We never owned a television in Oregon, reception being poor or non-existent where we lived. When we moved to Southern California in the summer of 1965, when my father began a 35 year professorship at Cal State Fullerton, we purchased a television shortly after settling in. Later, we purchased one of the first generations of color televisions. I would match the news from the three broadcast networks with that of the BBC, that I listened to on the short wave radio, (it was a big argument about dismantling and moving the antennae from Oregon to California, but my dad prevailed on my mom that is was a good idea). I began to triangulate information before I even knew the word. It just seemed the prudent thing to do.
As a child, I couldn't get enough information. It remains the same today. With each new technological advancement, the ability to gather information increases; and I anticipate it strongly. With events unfolding around the world, with social networks in the forefront of a revolution; it is proved that change need not be exacted by the barrel of a gun, but by the wide distribution of information.
We don't need a hotel heiress or a government lackey to set the tone for when and how we get our information.

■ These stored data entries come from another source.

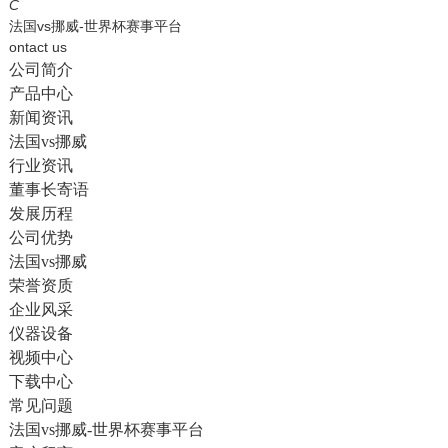
English
C
法国vs挪威-世界杯赛事平台
ontact us
公司简介
产品中心
新闻资讯
法国vs挪威
行业资讯
董事长寄语
发展历程
公司优势
法国vs挪威
荣誉资质
企业风采
仪器设备
视频中心
下载中心
常见问题
法国vs挪威-世界杯赛事平台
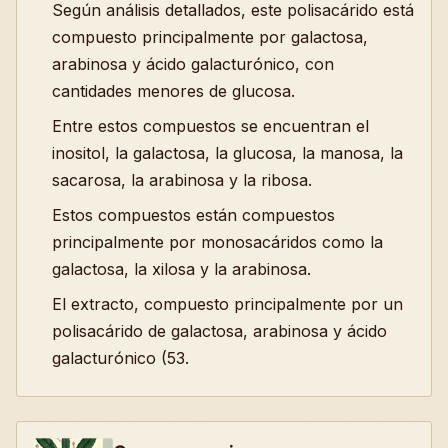
Según análisis detallados, este polisacárido está
compuesto principalmente por galactosa,
arabinosa y ácido galacturónico, con
cantidades menores de glucosa.
Entre estos compuestos se encuentran el
inositol, la galactosa, la glucosa, la manosa, la
sacarosa, la arabinosa y la ribosa.
Estos compuestos están compuestos
principalmente por monosacáridos como la
galactosa, la xilosa y la arabinosa.
El extracto, compuesto principalmente por un
polisacárido de galactosa, arabinosa y ácido
galacturónico (53.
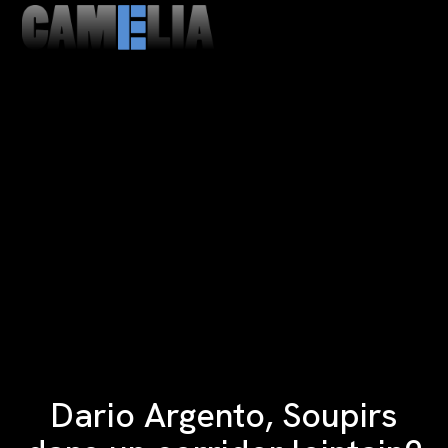
MENU
CLOSE
Dario Argento, Soupirs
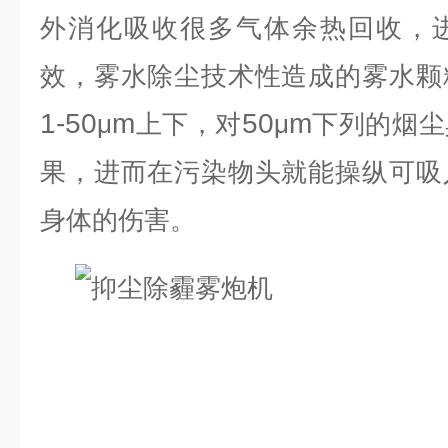
外消化吸收很多气体余热回收，
效，雾水除尘技术性造成的雾水颗
1-50
m
50
m
μ
上下，对
μ
下列的烟尘
果，进而在污染物头就能操纵可吸
身体的伤害。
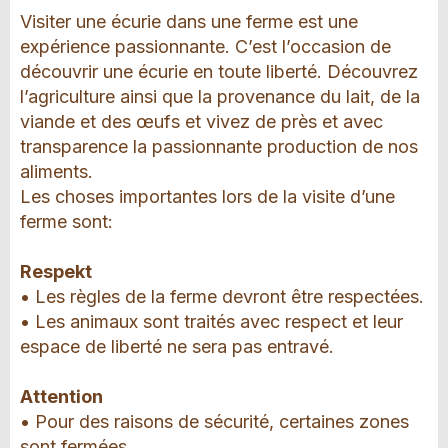
Visiter une écurie dans une ferme est une
expérience passionnante. C’est l’occasion de
découvrir une écurie en toute liberté. Découvrez
l’agriculture ainsi que la provenance du lait, de la
viande et des œufs et vivez de près et avec
transparence la passionnante production de nos
aliments.
Les choses importantes lors de la visite d’une
ferme sont:
Respekt
• Les règles de la ferme devront être respectées.
• Les animaux sont traités avec respect et leur
espace de liberté ne sera pas entravé.
Attention
• Pour des raisons de sécurité, certaines zones
sont fermées.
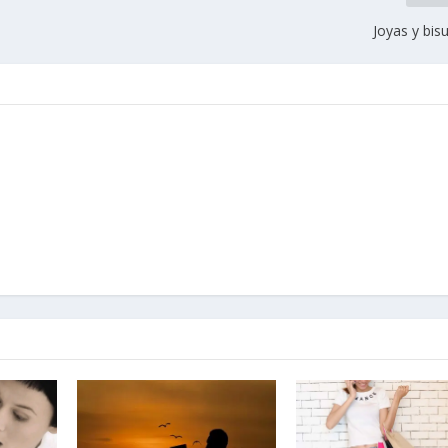
Joyas y bis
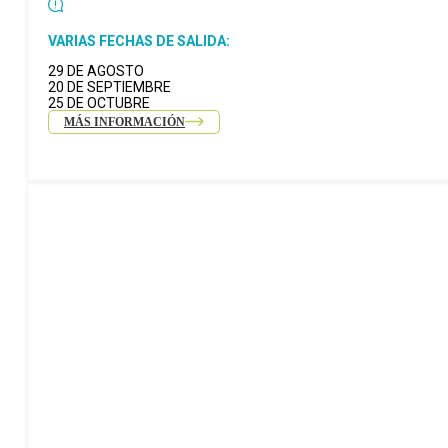
VARIAS FECHAS DE SALIDA:
29 DE AGOSTO
20 DE SEPTIEMBRE
25 DE OCTUBRE
MÁS INFORMACIÓN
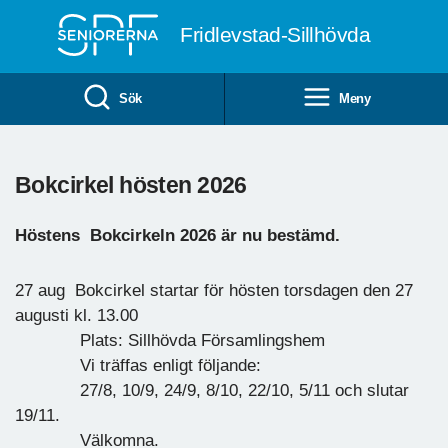
Till övergripande innehåll
Fridlevstad-Sillhövda
Sök
Meny
Bokcirkel hösten 2026
Höstens Bokcirkeln 2026 är nu bestämd.
27 aug Bokcirkel startar för hösten torsdagen den 27
augusti kl. 13.00
Plats: Sillhövda Församlingshem
Vi träffas enligt följande:
27/8, 10/9, 24/9, 8/10, 22/10, 5/11 och slutar
19/11.
Välkomna.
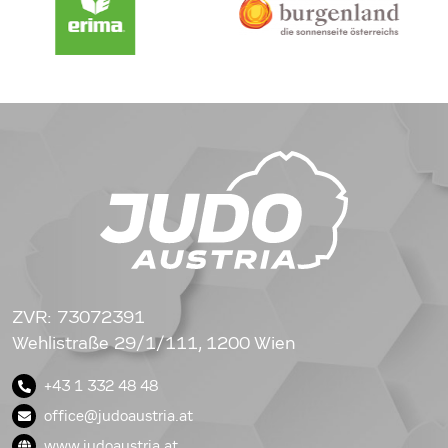
ZVR: 73072391
Wehlistraße 29/1/111, 1200 Wien
+43 1 332 48 48
office@judoaustria.at
www.judoaustria.at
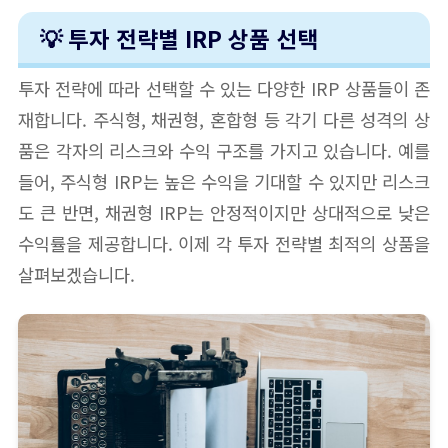
💡 투자 전략별 IRP 상품 선택
투자 전략에 따라 선택할 수 있는 다양한 IRP 상품들이 존
재합니다. 주식형, 채권형, 혼합형 등 각기 다른 성격의 상
품은 각자의 리스크와 수익 구조를 가지고 있습니다. 예를
들어, 주식형 IRP는 높은 수익을 기대할 수 있지만 리스크
도 큰 반면, 채권형 IRP는 안정적이지만 상대적으로 낮은
수익률을 제공합니다. 이제 각 투자 전략별 최적의 상품을
살펴보겠습니다.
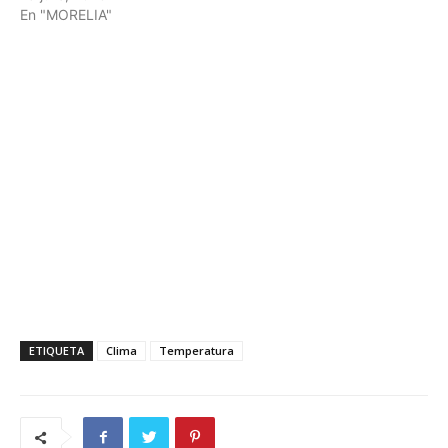
En "MORELIA"
ETIQUETA
Clima
Temperatura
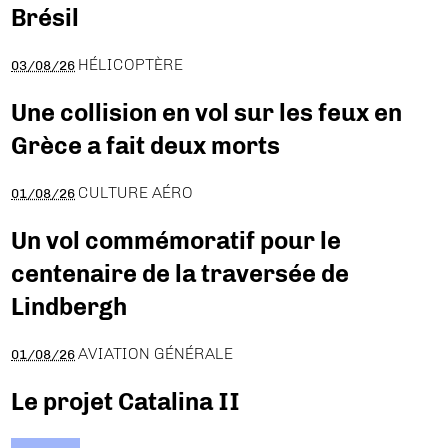
Brésil
HÉLICOPTÈRE
03/08/26
Une collision en vol sur les feux en
Grèce a fait deux morts
CULTURE AÉRO
01/08/26
Un vol commémoratif pour le
centenaire de la traversée de
Lindbergh
AVIATION GÉNÉRALE
01/08/26
Le projet Catalina II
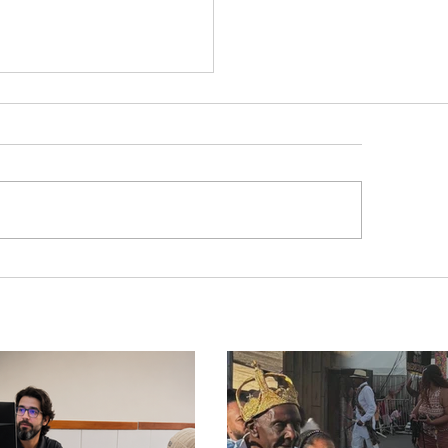
em de 24 anos é morto
 briga durante luau no
cípio de Rio Paranaíba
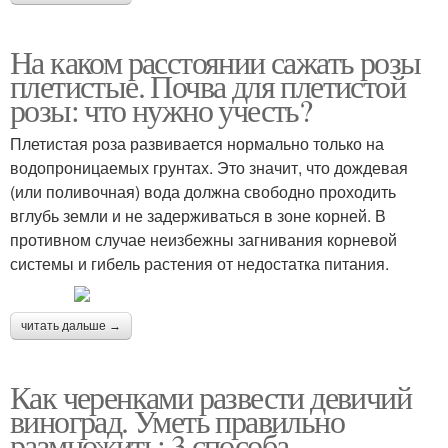
На каком расстоянии сажать розы
плетистые. Почва для плетистой
розы: что нужно учесть?
Плетистая роза развивается нормально только на
водопроницаемых грунтах. Это значит, что дождевая
(или поливочная) вода должна свободно проходить
вглубь земли и не задерживаться в зоне корней. В
противном случае неизбежны загнивания корневой
системы и гибель растения от недостатка питания.
читать дальше →
Как черенками развести девичий
виноград. Уметь правильно
размножить: 3 способа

All we need is the ability of the Word to travel the ether.
Can we keep it so?
Total Information Awareness
“This bubble had to be burst, & the only way to do it was
to go right into the heart of the Arab world
& smash something.” The hotel heiress, snapped
flashing her bum in a Bahamas club.
To go right into the heart of the Arab world,
they claim their device can trigger an orgasm:
flashing her bum in a Bahamas club
on a boozy date with her new bloke, Nick Carter.
They claim their device can trigger an orgasm.

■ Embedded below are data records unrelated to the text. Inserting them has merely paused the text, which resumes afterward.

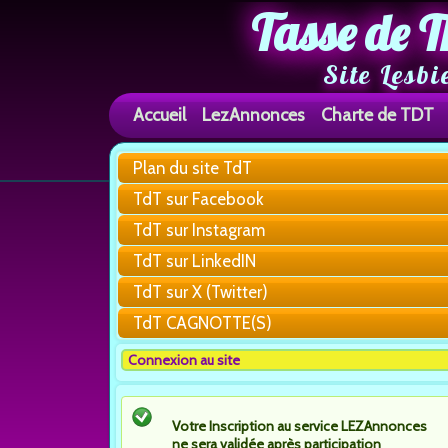
Tasse de T
Site Lesbi
Accueil
LezAnnonces
Charte de TDT
Plan du site TdT
TdT sur Facebook
TdT sur Instagram
TdT sur LinkedIN
TdT sur X (Twitter)
TdT CAGNOTTE(S)
Connexion au site
Votre Inscription au service LEZAnnonces
ne sera validée après participation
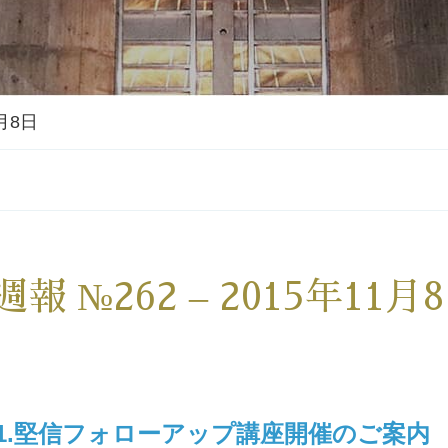
1月8日
週報 №262 – 2015年11月
1.堅信フォローアップ講座開催のご案内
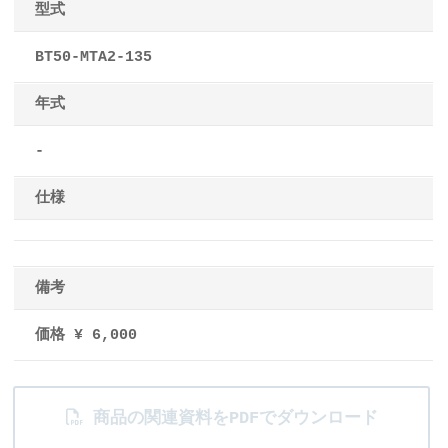
型式
BT50-MTA2-135
年式
-
仕様
備考
価格 ¥ 6,000
商品の関連資料をPDFでダウンロード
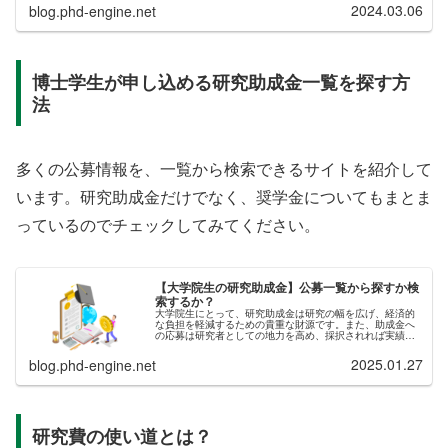
振興会のページだと、...
2024.03.06
blog.phd-engine.net
博士学生が申し込める研究助成金一覧を探す方
法
多くの公募情報を、一覧から検索できるサイトを紹介して
います。研究助成金だけでなく、奨学金についてもまとま
っているのでチェックしてみてください。
【大学院生の研究助成金】公募一覧から探すか検
索するか？
大学院生にとって、研究助成金は研究の幅を広げ、経済的
な負担を軽減するための貴重な財源です。また、助成金へ
の応募は研究者としての地力を高め、採択されれば実績や
人脈に繋がる点も見逃せません。しかし、研究助成金の種
類は政府系・民間財団・起業・地域...
2025.01.27
blog.phd-engine.net
研究費の使い道とは？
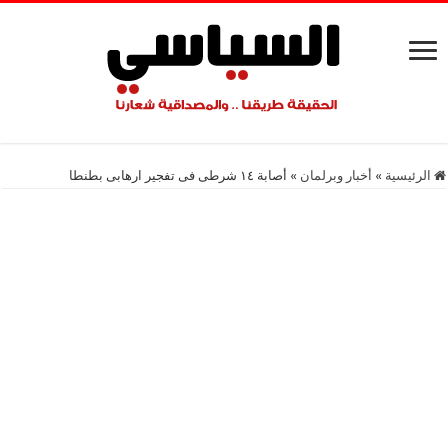
الرئيسية
»
أخبار وبرلمان
»
أصابة ١٤ شرطى فى تفجير ارهابى بطنطا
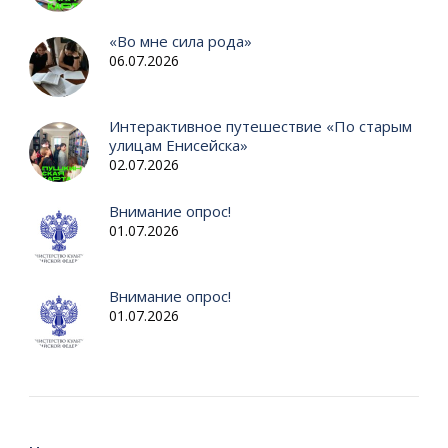
«Во мне сила рода»
06.07.2026
Интерактивное путешествие «По старым
улицам Енисейска»
02.07.2026
Внимание опрос!
01.07.2026
Внимание опрос!
01.07.2026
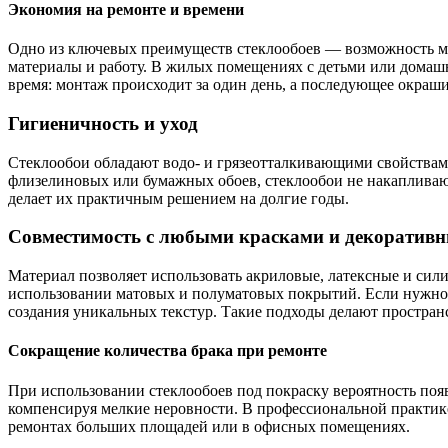
Экономия на ремонте и времени
Одно из ключевых преимуществ стеклообоев — возможность мно
материалы и работу. В жилых помещениях с детьми или домашн
время: монтаж происходит за один день, а последующее окраши
Гигиеничность и уход
Стеклообои обладают водо- и грязеотталкивающими свойствами.
флизелиновых или бумажных обоев, стеклообои не накапливаю
делает их практичным решением на долгие годы.
Совместимость с любыми красками и декоратив
Материал позволяет использовать акриловые, латексные и сили
использовании матовых и полуматовых покрытий. Если нужно д
создания уникальных текстур. Такие подходы делают простран
Сокращение количества брака при ремонте
При использовании стеклообоев под покраску вероятность поя
компенсируя мелкие неровности. В профессиональной практике
ремонтах больших площадей или в офисных помещениях.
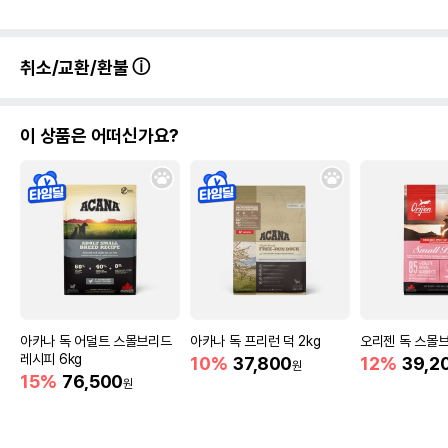
취소/교환/환불
이 상품은 어떠신가요?
아카나 독 어덜트 스몰브리드
아카나 독 프리런 덕 2kg
오리젠 독 스몰브리
레시피 6kg
10%
37,800
12%
39,2
원
15%
76,500
원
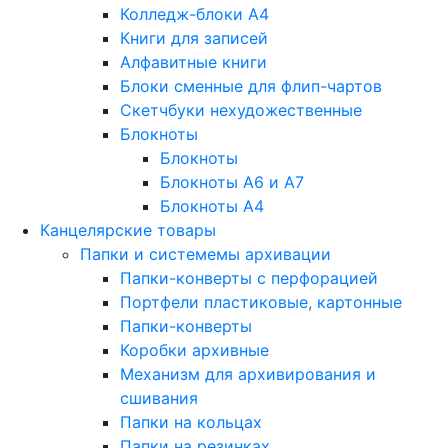
Колледж-блоки А4
Книги для записей
Алфавитные книги
Блоки сменные для флип-чартов
Скетчбуки нехудожественные
Блокноты
Блокноты
Блокноты A6 и A7
Блокноты A4
Канцелярские товары
Папки и системемы архивации
Папки-конверты с перфорацией
Портфели пластиковые, картонные
Папки-конверты
Коробки архивные
Механизм для архивирования и
сшивания
Папки на кольцах
Папки на резинках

American officials who spoke on condition of anonymity
on a boozy date with her new bloke, Nick Carter,
say he confessed under torture in Syria.
American officials who spoke on condition of anonymity
without touching a women’s genital area
say he confessed under torture in Syria.
“There’s no explanation why. We’re just not saying anything.”

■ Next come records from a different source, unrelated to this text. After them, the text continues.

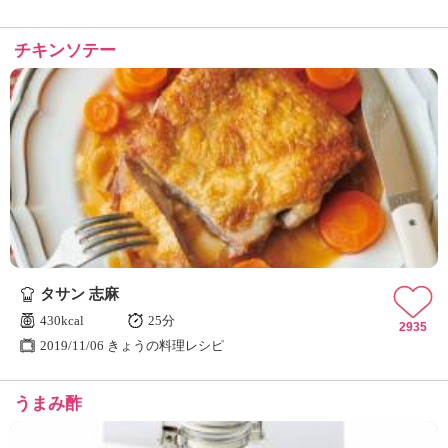
チキンソテー
タサン 志麻
430kcal
25分
2935
2019/11/06 きょうの料理レシピ
うまみ酢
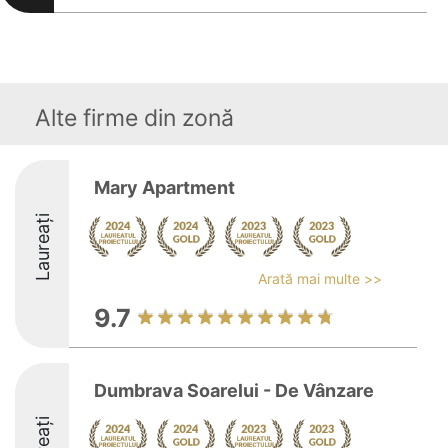
Alte firme din zonă
Mary Apartment
Laureați
Arată mai multe >>
9.7
Dumbrava Soarelui - De Vânzare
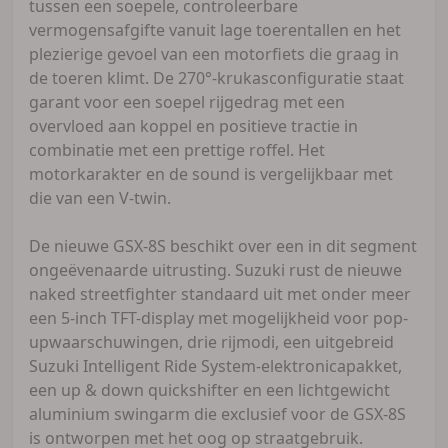
tussen een soepele, controleerbare
vermogensafgifte vanuit lage toerentallen en het
plezierige gevoel van een motorfiets die graag in
de toeren klimt. De 270°-krukasconfiguratie staat
garant voor een soepel rijgedrag met een
overvloed aan koppel en positieve tractie in
combinatie met een prettige roffel. Het
motorkarakter en de sound is vergelijkbaar met
die van een V-twin.
De nieuwe GSX-8S beschikt over een in dit segment
ongeëvenaarde uitrusting. Suzuki rust de nieuwe
naked streetfighter standaard uit met onder meer
een 5-inch TFT-display met mogelijkheid voor pop-
upwaarschuwingen, drie rijmodi, een uitgebreid
Suzuki Intelligent Ride System-elektronicapakket,
een up & down quickshifter en een lichtgewicht
aluminium swingarm die exclusief voor de GSX-8S
is ontworpen met het oog op straatgebruik.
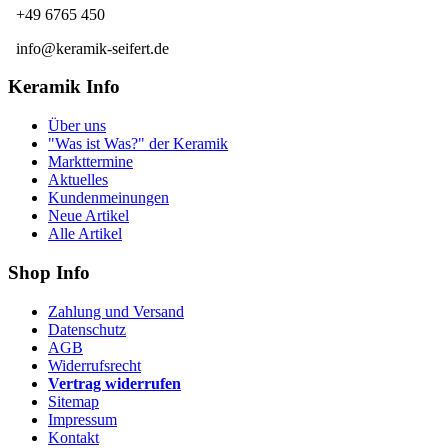
+49 6765 450
info@keramik-seifert.de
Keramik Info
Über uns
"Was ist Was?" der Keramik
Markttermine
Aktuelles
Kundenmeinungen
Neue Artikel
Alle Artikel
Shop Info
Zahlung und Versand
Datenschutz
AGB
Widerrufsrecht
Vertrag widerrufen
Sitemap
Impressum
Kontakt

Without touching a women’s genital area,
I take it all seriously. I am withdrawing from all representation.
There’s no explanation why. We’re just not saying anything
to make this objective absolutely clear.
I take it all seriously. I am withdrawing from all representation,
but he was in the special removal unit.
To make this objective absolutely clear,
the development of counterterrorism technologies—
but he was in the special removal unit.
This had profoundly shocked the commission,
the development of counterterrorism technologies
with the flick of a switch. Women get turned on.
This had profoundly shocked the commission.
No one detected any radical political views.
With the flick of a switch, women get turned on
to a new business model that only pretends
no one detected any radical political views.
I take it all seriously. I am withdrawing from all representation
to a new business model that only pretends
to give consumers more control. In fact,
I take it all seriously. I am withdrawing from all representation
that she refused to be photographed in body paint
to give consumers more control. In fact,
he was handcuffed and beaten repeatedly.
That she refused to be photographed in body paint
constitutes an integral goal of the IOA.
He was handcuffed and beaten repeatedly.
There’s no explanation why. An information whiteout
constitutes an integral goal of IOA
while Justice turns to Syria’s secret police.
There’s no explanation why. An information whiteout.
Forebodings of disaster enter into box scores
while Justice turns to Syria’s secret police,
constructing systems to counter asymmetric threats.
Forebodings of disaster enter into box scores
to achieve total information awareness,
constructing systems to counter asymmetric threats.
This bubble had to be burst, and the only way to do it was
to achieve total information awareness
& smash something. The hotel heiress snapped.